> _Provided entries_

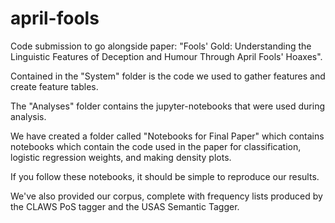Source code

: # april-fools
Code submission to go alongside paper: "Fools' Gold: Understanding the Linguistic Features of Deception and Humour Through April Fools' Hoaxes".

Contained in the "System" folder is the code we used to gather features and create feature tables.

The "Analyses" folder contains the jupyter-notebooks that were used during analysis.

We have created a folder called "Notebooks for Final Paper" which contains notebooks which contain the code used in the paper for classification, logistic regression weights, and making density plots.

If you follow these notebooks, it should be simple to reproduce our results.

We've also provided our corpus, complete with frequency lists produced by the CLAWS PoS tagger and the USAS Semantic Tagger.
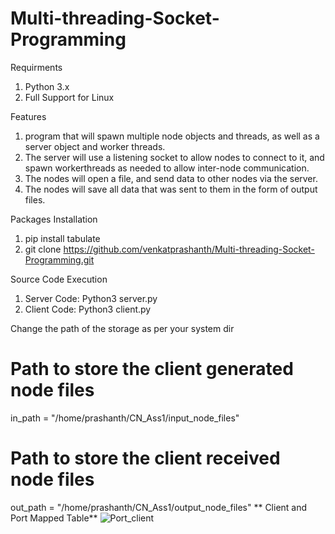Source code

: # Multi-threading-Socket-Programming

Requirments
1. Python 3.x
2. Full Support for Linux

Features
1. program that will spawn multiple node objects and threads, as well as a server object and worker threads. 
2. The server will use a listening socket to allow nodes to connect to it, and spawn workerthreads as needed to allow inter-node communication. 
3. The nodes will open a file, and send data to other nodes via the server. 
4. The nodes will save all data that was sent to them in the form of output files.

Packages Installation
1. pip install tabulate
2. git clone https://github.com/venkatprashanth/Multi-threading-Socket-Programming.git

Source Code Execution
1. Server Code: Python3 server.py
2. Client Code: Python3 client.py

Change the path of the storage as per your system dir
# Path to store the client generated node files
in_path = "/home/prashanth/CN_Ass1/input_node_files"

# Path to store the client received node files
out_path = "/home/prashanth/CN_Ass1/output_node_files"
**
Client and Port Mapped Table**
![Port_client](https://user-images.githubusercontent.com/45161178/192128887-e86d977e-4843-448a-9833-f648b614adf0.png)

> _Work task_
From the entries above, restate word for word the lines from the line containing "Code submission to" to the line containing "Contained in the", both ends included, and nothing more.

> _The completed task_
Code submission to go alongside paper: "Fools' Gold: Understanding the Linguistic Features of Deception and Humour Through April Fools' Hoaxes".

Contained in the "System" folder is the code we used to gather features and create feature tables.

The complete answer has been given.